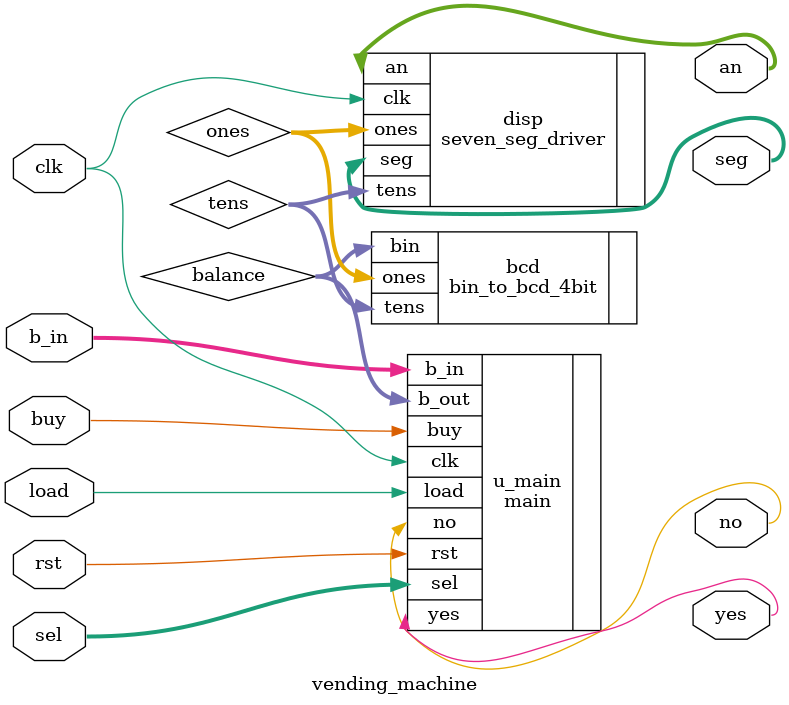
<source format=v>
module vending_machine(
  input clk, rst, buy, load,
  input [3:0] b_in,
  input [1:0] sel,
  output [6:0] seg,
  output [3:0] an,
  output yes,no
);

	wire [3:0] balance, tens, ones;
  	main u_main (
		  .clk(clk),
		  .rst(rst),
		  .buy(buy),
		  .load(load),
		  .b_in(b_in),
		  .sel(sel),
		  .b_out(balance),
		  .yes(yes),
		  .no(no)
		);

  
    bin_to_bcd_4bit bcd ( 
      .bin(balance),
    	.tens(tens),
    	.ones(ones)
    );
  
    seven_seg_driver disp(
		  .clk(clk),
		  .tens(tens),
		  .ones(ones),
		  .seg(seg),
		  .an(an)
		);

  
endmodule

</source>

————————

TASK INSTRUCTIONS> No pictures should appear in the copy, and each record above is to be returned exactly.

SOLUTION TO THIS EXERCISE>
<source format=v>
module vending_machine(
  input clk, rst, buy, load,
  input [3:0] b_in,
  input [1:0] sel,
  output [6:0] seg,
  output [3:0] an,
  output yes,no
);

	wire [3:0] balance, tens, ones;
  	main u_main (
		  .clk(clk),
		  .rst(rst),
		  .buy(buy),
		  .load(load),
		  .b_in(b_in),
		  .sel(sel),
		  .b_out(balance),
		  .yes(yes),
		  .no(no)
		);

  
    bin_to_bcd_4bit bcd ( 
      .bin(balance),
    	.tens(tens),
    	.ones(ones)
    );
  
    seven_seg_driver disp(
		  .clk(clk),
		  .tens(tens),
		  .ones(ones),
		  .seg(seg),
		  .an(an)
		);

  
endmodule

</source>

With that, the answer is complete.